“Well it’s all a bit of a mess.” The first words of Ian Dixon Potter’s new monologue Trivial Dispute in the Tales From The Golden Age series really do set the scene. Not only for the story about to unfold, but also for the times we find ourselves in; messy, uncertain, isolating.
Whether we consume media online, on the TV or radio, this monologue has been delivered online as a necessity rather than a preferred medium. However, there has always been something about the intimacy of solo performances that fascinates me – the idea of listening to another person’s story without interruption.
It’s a difficult task to keep the attention of an audience, even with a likeable character, but to tell a story through the eyes of a protagonist whom we find arrogant and repulsive is a true skill. A skill which relies heavily on the director and the actor to find a rhythm which pushes you away before clawing you back in as the stakes stack higher and higher.
Trivial Dispute is a play about, well about many things; Britain, Brexit, vintage cars, and social media etiquette. To boil it down to its essence, in the words of our protagonist Trevor, it’s “all about reputation”.
Trevor, played by Neil Summerville, is exactly that – a man of reputation. A former mechanic turned self-made millionaire, Trevor enjoys something of a celebrity standing in his community. However, when we meet him, his superiority seems to be in tatters. He is sitting across from us at a metal table, white plastic water cup in front of him, in a setting that looks like a police interview. This emotionally unsettled and nervous Trevor stands in stark contrast to the man he portrays himself to be.
In the story he tells of his current situation, Trevor, as a card-carrying member of the Tory party since Thatcher days and a keen Brexiteer, sees his status challenged by the arrival of Ewan. Described by Trevor as a typical ‘Remoaner’, Ewan intrudes on Trevor’s sense of comfort and superiority until their differences become too much for Trevor to handle.

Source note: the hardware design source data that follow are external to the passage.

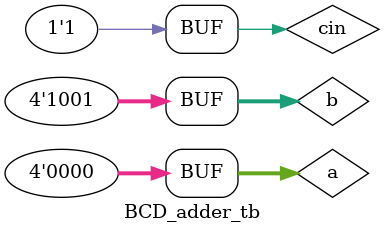
<source format=v>
module BCD_adder(s, cout, a, b, cin);
input [3:0]a,b;
input cin;
output [3:0]s;
output cout;
wire [3:0]z, p;
wire c1, c2, c3, c4;

Four_bit_full_adder FBFA(z, c1, a, b, cin);
and(c2, z[3], z[2]);
and(c3, z[3], z[1]);
or(cout, c1, c2, c3);
buf(p[0], 1'b0);
buf(p[1], cout);
buf(p[2], cout);
buf(p[3], 1'b0);
Four_bit_full_adder FBFA1(s, c4, z, p, 1'b0);

endmodule 

module BCD_adder_tb();
reg [3:0] a, b;
reg cin;
wire [3:0]s;
wire cout;
BCD_adder BCD(s, cout, a, b, cin);
initial begin
a=4'b0011; b=4'b0100; cin=1'b0; #50;
a=4'b0111; b=4'b1000; cin=1'b0; #50;
a=4'b0011; b=4'b0100; cin=1'b1; #50;
a=4'b0000; b=4'b1001; cin=1'b1; #50;
end 
endmodule


</source>
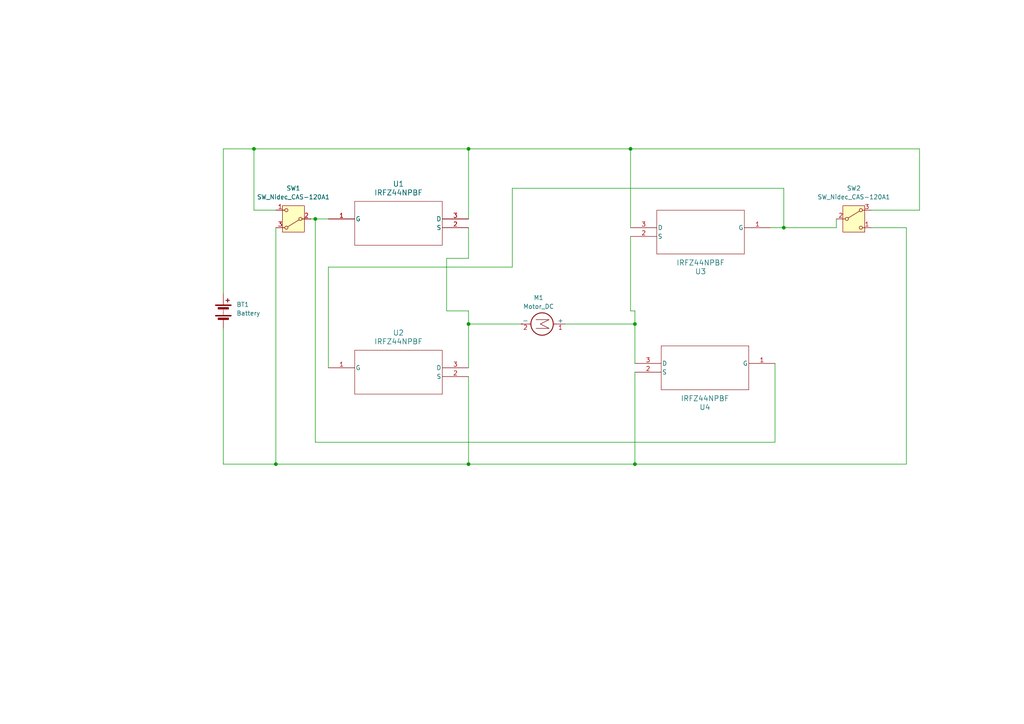
<source format=kicad_sch>
(kicad_sch
	(version 20231120)
	(generator "eeschema")
	(generator_version "8.0")
	(uuid "bfc419ec-1b65-45f8-befb-da70ea80b678")
	(paper "A4")
	
	(junction
		(at 184.15 134.62)
		(diameter 0)
		(color 0 0 0 0)
		(uuid "2deafd48-9ee3-4144-9f63-a56f412e8ebd")
	)
	(junction
		(at 135.89 93.98)
		(diameter 0)
		(color 0 0 0 0)
		(uuid "6d1af4ad-e1fe-4a79-b32b-1eab5bc3f5ba")
	)
	(junction
		(at 73.66 43.18)
		(diameter 0)
		(color 0 0 0 0)
		(uuid "7900ddc1-cc84-47ce-a168-6913888ec9bb")
	)
	(junction
		(at 184.15 93.98)
		(diameter 0)
		(color 0 0 0 0)
		(uuid "88b1c675-cdcb-4df7-b5c5-a78d5cd3c541")
	)
	(junction
		(at 80.01 134.62)
		(diameter 0)
		(color 0 0 0 0)
		(uuid "8e508f46-4684-47d1-812d-95feb6152368")
	)
	(junction
		(at 135.89 43.18)
		(diameter 0)
		(color 0 0 0 0)
		(uuid "bbc29d07-26a3-4047-b022-2490af9b8140")
	)
	(junction
		(at 182.88 43.18)
		(diameter 0)
		(color 0 0 0 0)
		(uuid "c60b4c21-99d5-4acc-a280-7713a69f8872")
	)
	(junction
		(at 227.33 66.04)
		(diameter 0)
		(color 0 0 0 0)
		(uuid "d77a00a0-e57e-4ff4-93cf-d3342689e1fc")
	)
	(junction
		(at 135.89 134.62)
		(diameter 0)
		(color 0 0 0 0)
		(uuid "e047ebd6-6400-4ea6-8034-7a844ba62145")
	)
	(junction
		(at 91.44 63.5)
		(diameter 0)
		(color 0 0 0 0)
		(uuid "e813a2ba-20e8-43f5-85e0-b97805c5468c")
	)
	(wire
		(pts
			(xy 135.89 90.17) (xy 135.89 93.98)
		)
		(stroke
			(width 0)
			(type default)
		)
		(uuid "0d731197-5913-4537-85e2-86a200a8ff88")
	)
	(wire
		(pts
			(xy 242.57 66.04) (xy 242.57 63.5)
		)
		(stroke
			(width 0)
			(type default)
		)
		(uuid "12de1043-ea0c-4db2-855d-2af2c244e54c")
	)
	(wire
		(pts
			(xy 91.44 63.5) (xy 95.25 63.5)
		)
		(stroke
			(width 0)
			(type default)
		)
		(uuid "1316eaa0-2450-4161-8982-4983ed59290e")
	)
	(wire
		(pts
			(xy 95.25 106.68) (xy 95.25 77.47)
		)
		(stroke
			(width 0)
			(type default)
		)
		(uuid "16559286-e5f5-4754-aeea-3ae6f8a74922")
	)
	(wire
		(pts
			(xy 135.89 109.22) (xy 135.89 134.62)
		)
		(stroke
			(width 0)
			(type default)
		)
		(uuid "16792c27-b3e0-4f62-b9f3-83ba7a8b63d6")
	)
	(wire
		(pts
			(xy 129.54 74.93) (xy 129.54 90.17)
		)
		(stroke
			(width 0)
			(type default)
		)
		(uuid "1e572bc4-ce6c-44cb-9f3e-1eac0f03a647")
	)
	(wire
		(pts
			(xy 95.25 77.47) (xy 148.59 77.47)
		)
		(stroke
			(width 0)
			(type default)
		)
		(uuid "208ae36b-1084-4e9b-a724-61038c971029")
	)
	(wire
		(pts
			(xy 184.15 93.98) (xy 184.15 105.41)
		)
		(stroke
			(width 0)
			(type default)
		)
		(uuid "21c1031b-aa0d-4d60-a05f-4b973f411108")
	)
	(wire
		(pts
			(xy 64.77 85.09) (xy 64.77 43.18)
		)
		(stroke
			(width 0)
			(type default)
		)
		(uuid "266617c7-46b9-4666-9797-e6b936ef7a0d")
	)
	(wire
		(pts
			(xy 148.59 77.47) (xy 148.59 54.61)
		)
		(stroke
			(width 0)
			(type default)
		)
		(uuid "27c6ef06-7b7c-4c6a-a561-39cfc99de737")
	)
	(wire
		(pts
			(xy 266.7 43.18) (xy 266.7 60.96)
		)
		(stroke
			(width 0)
			(type default)
		)
		(uuid "2a460ea7-f3b4-48b4-b198-450e8618296a")
	)
	(wire
		(pts
			(xy 64.77 43.18) (xy 73.66 43.18)
		)
		(stroke
			(width 0)
			(type default)
		)
		(uuid "35445f42-9f52-4306-8bdb-ab09356c81b8")
	)
	(wire
		(pts
			(xy 80.01 134.62) (xy 135.89 134.62)
		)
		(stroke
			(width 0)
			(type default)
		)
		(uuid "38820a87-f6ad-4102-91e3-ecdd2aac81d5")
	)
	(wire
		(pts
			(xy 91.44 128.27) (xy 224.79 128.27)
		)
		(stroke
			(width 0)
			(type default)
		)
		(uuid "48bc78b0-8ac8-4388-b3a6-93144082b1fa")
	)
	(wire
		(pts
			(xy 135.89 134.62) (xy 184.15 134.62)
		)
		(stroke
			(width 0)
			(type default)
		)
		(uuid "5200d693-3d55-4df8-a280-617ac92ed0b1")
	)
	(wire
		(pts
			(xy 64.77 134.62) (xy 64.77 95.25)
		)
		(stroke
			(width 0)
			(type default)
		)
		(uuid "5608805d-cf99-454d-89f1-67c0f6ebca9b")
	)
	(wire
		(pts
			(xy 91.44 128.27) (xy 91.44 63.5)
		)
		(stroke
			(width 0)
			(type default)
		)
		(uuid "587bb0b1-b92a-4ced-9601-82c7989b6974")
	)
	(wire
		(pts
			(xy 182.88 90.17) (xy 184.15 90.17)
		)
		(stroke
			(width 0)
			(type default)
		)
		(uuid "6cdf64f2-851a-4111-a7f8-30e11fed3cd3")
	)
	(wire
		(pts
			(xy 184.15 90.17) (xy 184.15 93.98)
		)
		(stroke
			(width 0)
			(type default)
		)
		(uuid "6e726df5-d99f-4930-9cc9-a0cb814c0b40")
	)
	(wire
		(pts
			(xy 80.01 60.96) (xy 73.66 60.96)
		)
		(stroke
			(width 0)
			(type default)
		)
		(uuid "71a2afe1-03e2-4218-a308-bc46d4d91ab1")
	)
	(wire
		(pts
			(xy 266.7 60.96) (xy 252.73 60.96)
		)
		(stroke
			(width 0)
			(type default)
		)
		(uuid "71f5baf8-6d4e-484c-9500-7f315813c436")
	)
	(wire
		(pts
			(xy 252.73 66.04) (xy 262.89 66.04)
		)
		(stroke
			(width 0)
			(type default)
		)
		(uuid "72d96f2d-8fb9-47ad-b068-0ab878231c81")
	)
	(wire
		(pts
			(xy 90.17 63.5) (xy 91.44 63.5)
		)
		(stroke
			(width 0)
			(type default)
		)
		(uuid "76bdd12d-f050-43a3-a74e-0417f3716b43")
	)
	(wire
		(pts
			(xy 73.66 43.18) (xy 135.89 43.18)
		)
		(stroke
			(width 0)
			(type default)
		)
		(uuid "806707c9-4b14-4705-a9bd-c589ff83d700")
	)
	(wire
		(pts
			(xy 182.88 68.58) (xy 182.88 90.17)
		)
		(stroke
			(width 0)
			(type default)
		)
		(uuid "83bf784b-9fe2-4e7d-a88e-22fa39c49286")
	)
	(wire
		(pts
			(xy 135.89 93.98) (xy 135.89 106.68)
		)
		(stroke
			(width 0)
			(type default)
		)
		(uuid "8499d319-9252-4030-b3f9-16d0c0e4ca8e")
	)
	(wire
		(pts
			(xy 151.13 93.98) (xy 135.89 93.98)
		)
		(stroke
			(width 0)
			(type default)
		)
		(uuid "84c680c9-f12e-4d1d-87af-eea56d0f9d68")
	)
	(wire
		(pts
			(xy 163.83 93.98) (xy 184.15 93.98)
		)
		(stroke
			(width 0)
			(type default)
		)
		(uuid "85c89101-a922-4dbc-87c4-c384eb6ee5dd")
	)
	(wire
		(pts
			(xy 182.88 43.18) (xy 266.7 43.18)
		)
		(stroke
			(width 0)
			(type default)
		)
		(uuid "85ec8647-61e7-4ca3-b76d-ca94afc0360c")
	)
	(wire
		(pts
			(xy 223.52 66.04) (xy 227.33 66.04)
		)
		(stroke
			(width 0)
			(type default)
		)
		(uuid "92df4d14-61b0-47fe-a56c-57d9a3696998")
	)
	(wire
		(pts
			(xy 73.66 60.96) (xy 73.66 43.18)
		)
		(stroke
			(width 0)
			(type default)
		)
		(uuid "92e72ac0-17c8-4e91-9608-8294183f4c78")
	)
	(wire
		(pts
			(xy 224.79 105.41) (xy 224.79 128.27)
		)
		(stroke
			(width 0)
			(type default)
		)
		(uuid "ab3f9d46-a19c-4606-a660-316a3bf034df")
	)
	(wire
		(pts
			(xy 135.89 43.18) (xy 135.89 63.5)
		)
		(stroke
			(width 0)
			(type default)
		)
		(uuid "aea959ff-f814-4644-84f8-49ecad644777")
	)
	(wire
		(pts
			(xy 80.01 66.04) (xy 80.01 134.62)
		)
		(stroke
			(width 0)
			(type default)
		)
		(uuid "afd999b4-38e8-4fbf-bd38-69e235804367")
	)
	(wire
		(pts
			(xy 262.89 66.04) (xy 262.89 134.62)
		)
		(stroke
			(width 0)
			(type default)
		)
		(uuid "b09c1501-bc29-4028-84cf-13fa2526e0c1")
	)
	(wire
		(pts
			(xy 129.54 90.17) (xy 135.89 90.17)
		)
		(stroke
			(width 0)
			(type default)
		)
		(uuid "bd5ec02f-0d8d-424d-9e39-f1990d49e20c")
	)
	(wire
		(pts
			(xy 148.59 54.61) (xy 227.33 54.61)
		)
		(stroke
			(width 0)
			(type default)
		)
		(uuid "c47412df-4ac9-4084-992c-ce2faa83b9ec")
	)
	(wire
		(pts
			(xy 64.77 134.62) (xy 80.01 134.62)
		)
		(stroke
			(width 0)
			(type default)
		)
		(uuid "c52c7bd2-d91c-4544-9925-4055c772ddcc")
	)
	(wire
		(pts
			(xy 129.54 74.93) (xy 135.89 74.93)
		)
		(stroke
			(width 0)
			(type default)
		)
		(uuid "d241ffc7-efd3-4abb-aec6-bb27901a5cb4")
	)
	(wire
		(pts
			(xy 262.89 134.62) (xy 184.15 134.62)
		)
		(stroke
			(width 0)
			(type default)
		)
		(uuid "d618a8f1-070c-432c-836e-09fb93f00232")
	)
	(wire
		(pts
			(xy 184.15 107.95) (xy 184.15 134.62)
		)
		(stroke
			(width 0)
			(type default)
		)
		(uuid "e2bf4100-e768-4d77-ade5-a6346e9d73b0")
	)
	(wire
		(pts
			(xy 135.89 74.93) (xy 135.89 66.04)
		)
		(stroke
			(width 0)
			(type default)
		)
		(uuid "e4cdbc9e-5ba7-488e-b6f2-2b7e7a34d4da")
	)
	(wire
		(pts
			(xy 182.88 43.18) (xy 182.88 66.04)
		)
		(stroke
			(width 0)
			(type default)
		)
		(uuid "e775bc9a-f59b-4869-83f4-1d638b175fe3")
	)
	(wire
		(pts
			(xy 135.89 43.18) (xy 182.88 43.18)
		)
		(stroke
			(width 0)
			(type default)
		)
		(uuid "e9dd17b4-e5bd-4e35-aea1-230707b72165")
	)
	(wire
		(pts
			(xy 227.33 54.61) (xy 227.33 66.04)
		)
		(stroke
			(width 0)
			(type default)
		)
		(uuid "f393b5d6-53b7-49bd-80ca-b733cff3ed5f")
	)
	(wire
		(pts
			(xy 227.33 66.04) (xy 242.57 66.04)
		)
		(stroke
			(width 0)
			(type default)
		)
		(uuid "ff3ba719-fd0b-46e3-bed4-40ed818e53e1")
	)
	(symbol
		(lib_id "2024-04-13_16-07-15:IRFZ44NPBF")
		(at 95.25 63.5 0)
		(unit 1)
		(exclude_from_sim no)
		(in_bom yes)
		(on_board yes)
		(dnp no)
		(fields_autoplaced yes)
		(uuid "07f96930-b3dd-4019-b723-3eb2cb29d9e2")
		(property "Reference" "U1"
			(at 115.57 53.34 0)
			(effects
				(font
					(size 1.524 1.524)
				)
			)
		)
		(property "Value" "IRFZ44NPBF"
			(at 115.57 55.88 0)
			(effects
				(font
					(size 1.524 1.524)
				)
			)
		)
		(property "Footprint" "footprints:PG-TO220-3_INF"
			(at 95.25 63.5 0)
			(effects
				(font
					(size 1.27 1.27)
					(italic yes)
				)
				(hide yes)
			)
		)
		(property "Datasheet" "IRFZ44NPBF"
			(at 95.25 63.5 0)
			(effects
				(font
					(size 1.27 1.27)
					(italic yes)
				)
				(hide yes)
			)
		)
		(property "Description" ""
			(at 95.25 63.5 0)
			(effects
				(font
					(size 1.27 1.27)
				)
				(hide yes)
			)
		)
		(pin "3"
			(uuid "3263e32c-599b-4b24-bff1-bfc4e78bd5ea")
		)
		(pin "1"
			(uuid "d6cfdc93-5d20-40d3-8647-01a2d4641f1e")
		)
		(pin "2"
			(uuid "5b98a3bb-17c1-456e-9614-8a6324ccb216")
		)
		(instances
			(project "Ejercicio2"
				(path "/bfc419ec-1b65-45f8-befb-da70ea80b678"
					(reference "U1")
					(unit 1)
				)
			)
		)
	)
	(symbol
		(lib_id "Device:Battery")
		(at 64.77 90.17 0)
		(unit 1)
		(exclude_from_sim no)
		(in_bom yes)
		(on_board yes)
		(dnp no)
		(fields_autoplaced yes)
		(uuid "433accc0-0388-42da-8a0c-039af130ca3e")
		(property "Reference" "BT1"
			(at 68.58 88.3284 0)
			(effects
				(font
					(size 1.27 1.27)
				)
				(justify left)
			)
		)
		(property "Value" "Battery"
			(at 68.58 90.8684 0)
			(effects
				(font
					(size 1.27 1.27)
				)
				(justify left)
			)
		)
		(property "Footprint" "Battery:BatteryHolder_Keystone_1042_1x18650"
			(at 64.77 88.646 90)
			(effects
				(font
					(size 1.27 1.27)
				)
				(hide yes)
			)
		)
		(property "Datasheet" "~"
			(at 64.77 88.646 90)
			(effects
				(font
					(size 1.27 1.27)
				)
				(hide yes)
			)
		)
		(property "Description" "Multiple-cell battery"
			(at 64.77 90.17 0)
			(effects
				(font
					(size 1.27 1.27)
				)
				(hide yes)
			)
		)
		(pin "1"
			(uuid "655b3973-0a85-4a92-b84e-b557081051b1")
		)
		(pin "2"
			(uuid "4fbebae9-5583-4a40-9622-b1b403261e4f")
		)
		(instances
			(project "Ejercicio2"
				(path "/bfc419ec-1b65-45f8-befb-da70ea80b678"
					(reference "BT1")
					(unit 1)
				)
			)
		)
	)
	(symbol
		(lib_id "2024-04-13_16-07-15:IRFZ44NPBF")
		(at 223.52 66.04 0)
		(mirror y)
		(unit 1)
		(exclude_from_sim no)
		(in_bom yes)
		(on_board yes)
		(dnp no)
		(uuid "75716223-2a23-47b8-85ea-20c73a6d4014")
		(property "Reference" "U3"
			(at 203.2 78.74 0)
			(effects
				(font
					(size 1.524 1.524)
				)
			)
		)
		(property "Value" "IRFZ44NPBF"
			(at 203.2 76.2 0)
			(effects
				(font
					(size 1.524 1.524)
				)
			)
		)
		(property "Footprint" "footprints:PG-TO220-3_INF"
			(at 223.52 66.04 0)
			(effects
				(font
					(size 1.27 1.27)
					(italic yes)
				)
				(hide yes)
			)
		)
		(property "Datasheet" "IRFZ44NPBF"
			(at 223.52 66.04 0)
			(effects
				(font
					(size 1.27 1.27)
					(italic yes)
				)
				(hide yes)
			)
		)
		(property "Description" ""
			(at 223.52 66.04 0)
			(effects
				(font
					(size 1.27 1.27)
				)
				(hide yes)
			)
		)
		(pin "2"
			(uuid "7c411ee1-db9f-49af-9f0f-cad422bffb70")
		)
		(pin "1"
			(uuid "d5fa41b7-9000-4201-90fc-03cb8999e0f6")
		)
		(pin "3"
			(uuid "60bc0b97-4ce1-497a-adf2-b83f5c62c313")
		)
		(instances
			(project "Ejercicio2"
				(path "/bfc419ec-1b65-45f8-befb-da70ea80b678"
					(reference "U3")
					(unit 1)
				)
			)
		)
	)
	(symbol
		(lib_id "Motor:Motor_DC")
		(at 158.75 93.98 270)
		(unit 1)
		(exclude_from_sim no)
		(in_bom yes)
		(on_board yes)
		(dnp no)
		(fields_autoplaced yes)
		(uuid "7ff949d9-3b13-4e30-9cae-8fd74306a8d5")
		(property "Reference" "M1"
			(at 156.21 86.36 90)
			(effects
				(font
					(size 1.27 1.27)
				)
			)
		)
		(property "Value" "Motor_DC"
			(at 156.21 88.9 90)
			(effects
				(font
					(size 1.27 1.27)
				)
			)
		)
		(property "Footprint" "Connector_PinHeader_2.54mm:PinHeader_1x02_P2.54mm_Vertical"
			(at 156.464 93.98 0)
			(effects
				(font
					(size 1.27 1.27)
				)
				(hide yes)
			)
		)
		(property "Datasheet" "~"
			(at 156.464 93.98 0)
			(effects
				(font
					(size 1.27 1.27)
				)
				(hide yes)
			)
		)
		(property "Description" "DC Motor"
			(at 158.75 93.98 0)
			(effects
				(font
					(size 1.27 1.27)
				)
				(hide yes)
			)
		)
		(pin "2"
			(uuid "5526e9cd-1bb2-4fab-9370-fc8c13c0e0e3")
		)
		(pin "1"
			(uuid "3669d81f-c652-406e-8280-e03eb9ddc056")
		)
		(instances
			(project "Ejercicio2"
				(path "/bfc419ec-1b65-45f8-befb-da70ea80b678"
					(reference "M1")
					(unit 1)
				)
			)
		)
	)
	(symbol
		(lib_id "Switch:SW_Nidec_CAS-120A1")
		(at 85.09 63.5 180)
		(unit 1)
		(exclude_from_sim no)
		(in_bom yes)
		(on_board yes)
		(dnp no)
		(fields_autoplaced yes)
		(uuid "803fda20-0e8d-45a2-86b4-fc9b9b0b1c2a")
		(property "Reference" "SW1"
			(at 85.09 54.61 0)
			(effects
				(font
					(size 1.27 1.27)
				)
			)
		)
		(property "Value" "SW_Nidec_CAS-120A1"
			(at 85.09 57.15 0)
			(effects
				(font
					(size 1.27 1.27)
				)
			)
		)
		(property "Footprint" "Button_Switch_SMD:Nidec_Copal_CAS-120A"
			(at 85.09 53.34 0)
			(effects
				(font
					(size 1.27 1.27)
				)
				(hide yes)
			)
		)
		(property "Datasheet" "https://www.nidec-components.com/e/catalog/switch/cas.pdf"
			(at 85.09 55.88 0)
			(effects
				(font
					(size 1.27 1.27)
				)
				(hide yes)
			)
		)
		(property "Description" "Switch, single pole double throw"
			(at 85.09 63.5 0)
			(effects
				(font
					(size 1.27 1.27)
				)
				(hide yes)
			)
		)
		(pin "1"
			(uuid "66ba1172-3a56-49f8-928d-4b18b17112fb")
		)
		(pin "3"
			(uuid "eeea9dee-d387-4f73-b988-da0d6059a0ad")
		)
		(pin "2"
			(uuid "948c1831-0655-49fd-bbe0-bd9cdc876b5f")
		)
		(instances
			(project "Ejercicio2"
				(path "/bfc419ec-1b65-45f8-befb-da70ea80b678"
					(reference "SW1")
					(unit 1)
				)
			)
		)
	)
	(symbol
		(lib_id "Switch:SW_Nidec_CAS-120A1")
		(at 247.65 63.5 0)
		(unit 1)
		(exclude_from_sim no)
		(in_bom yes)
		(on_board yes)
		(dnp no)
		(fields_autoplaced yes)
		(uuid "9f08d2fc-da91-4b78-8657-a39be3c40979")
		(property "Reference" "SW2"
			(at 247.65 54.61 0)
			(effects
				(font
					(size 1.27 1.27)
				)
			)
		)
		(property "Value" "SW_Nidec_CAS-120A1"
			(at 247.65 57.15 0)
			(effects
				(font
					(size 1.27 1.27)
				)
			)
		)
		(property "Footprint" "Button_Switch_SMD:Nidec_Copal_CAS-120A"
			(at 247.65 73.66 0)
			(effects
				(font
					(size 1.27 1.27)
				)
				(hide yes)
			)
		)
		(property "Datasheet" "https://www.nidec-components.com/e/catalog/switch/cas.pdf"
			(at 247.65 71.12 0)
			(effects
				(font
					(size 1.27 1.27)
				)
				(hide yes)
			)
		)
		(property "Description" "Switch, single pole double throw"
			(at 247.65 63.5 0)
			(effects
				(font
					(size 1.27 1.27)
				)
				(hide yes)
			)
		)
		(pin "2"
			(uuid "b5fcdbc9-3b1f-4c3c-967e-a631aff1ce02")
		)
		(pin "3"
			(uuid "5b695368-00cd-4ac6-b1bb-d8b8c26a9f5e")
		)
		(pin "1"
			(uuid "16c122d5-2763-4c6f-abcc-42b8468a6d04")
		)
		(instances
			(project "Ejercicio2"
				(path "/bfc419ec-1b65-45f8-befb-da70ea80b678"
					(reference "SW2")
					(unit 1)
				)
			)
		)
	)
	(symbol
		(lib_id "2024-04-13_16-07-15:IRFZ44NPBF")
		(at 95.25 106.68 0)
		(unit 1)
		(exclude_from_sim no)
		(in_bom yes)
		(on_board yes)
		(dnp no)
		(fields_autoplaced yes)
		(uuid "b8c6f26c-70f9-481f-a010-dc544de675ac")
		(property "Reference" "U2"
			(at 115.57 96.52 0)
			(effects
				(font
					(size 1.524 1.524)
				)
			)
		)
		(property "Value" "IRFZ44NPBF"
			(at 115.57 99.06 0)
			(effects
				(font
					(size 1.524 1.524)
				)
			)
		)
		(property "Footprint" "footprints:PG-TO220-3_INF"
			(at 95.25 106.68 0)
			(effects
				(font
					(size 1.27 1.27)
					(italic yes)
				)
				(hide yes)
			)
		)
		(property "Datasheet" "IRFZ44NPBF"
			(at 95.25 106.68 0)
			(effects
				(font
					(size 1.27 1.27)
					(italic yes)
				)
				(hide yes)
			)
		)
		(property "Description" ""
			(at 95.25 106.68 0)
			(effects
				(font
					(size 1.27 1.27)
				)
				(hide yes)
			)
		)
		(pin "2"
			(uuid "5fb45d44-0432-4afa-a30f-00cb4732412b")
		)
		(pin "3"
			(uuid "31c4bd6e-b435-4dbb-aa60-6dca77817017")
		)
		(pin "1"
			(uuid "cab967df-eae0-4257-b498-729b51f93c5e")
		)
		(instances
			(project "Ejercicio2"
				(path "/bfc419ec-1b65-45f8-befb-da70ea80b678"
					(reference "U2")
					(unit 1)
				)
			)
		)
	)
	(symbol
		(lib_id "2024-04-13_16-07-15:IRFZ44NPBF")
		(at 224.79 105.41 0)
		(mirror y)
		(unit 1)
		(exclude_from_sim no)
		(in_bom yes)
		(on_board yes)
		(dnp no)
		(uuid "edd1ea2b-fddb-407d-bbf1-3c8626c990ab")
		(property "Reference" "U4"
			(at 204.47 118.11 0)
			(effects
				(font
					(size 1.524 1.524)
				)
			)
		)
		(property "Value" "IRFZ44NPBF"
			(at 204.47 115.57 0)
			(effects
				(font
					(size 1.524 1.524)
				)
			)
		)
		(property "Footprint" "footprints:PG-TO220-3_INF"
			(at 224.79 105.41 0)
			(effects
				(font
					(size 1.27 1.27)
					(italic yes)
				)
				(hide yes)
			)
		)
		(property "Datasheet" "IRFZ44NPBF"
			(at 224.79 105.41 0)
			(effects
				(font
					(size 1.27 1.27)
					(italic yes)
				)
				(hide yes)
			)
		)
		(property "Description" ""
			(at 224.79 105.41 0)
			(effects
				(font
					(size 1.27 1.27)
				)
				(hide yes)
			)
		)
		(pin "1"
			(uuid "cb83729a-751d-4375-918f-3ca9b932b399")
		)
		(pin "2"
			(uuid "a8755949-fb50-4a7c-978a-c1c91d9b274e")
		)
		(pin "3"
			(uuid "4cd949fc-b9b1-4abb-8430-8080c7dba47a")
		)
		(instances
			(project "Ejercicio2"
				(path "/bfc419ec-1b65-45f8-befb-da70ea80b678"
					(reference "U4")
					(unit 1)
				)
			)
		)
	)
	(sheet_instances
		(path "/"
			(page "1")
		)
	)
)
</source>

Summerville gives an excellent portrayal of the self-obsessed Trevor. Giving his character some bite at the right moments, Summerville manages to make Trevor not entirely pleasant, but frustratingly interesting. Dixon Potter challenges the viewer to sit back and listen to Trevor’s testimony without interrupting. The conflict is as much between Trevor and Ewan, as it is between Trevor and the audience.
A conflict born from two very different worlds suddenly forced together, neither party engaging or immersing themselves in the other. For, although only seen through Trevor’s eyes, Ewan, the intellectual liberal, doesn’t appear in a much better light than Trevor.
With the end reveal in mind, maybe Trevor could have shown more signs of acknowledging where he could have done things differently, perhaps there could’ve been earlier flickers of guilt. Although he remains resolute in his superior status.
Trivial Dispute is a play that lingers with you. I spent a long time turning the characters of Trevor and Ewan over and over in my mind. Their differences should not lead to such a heated conflict, but in Dixon Potter’s world, their differences aren’t exactly trivial.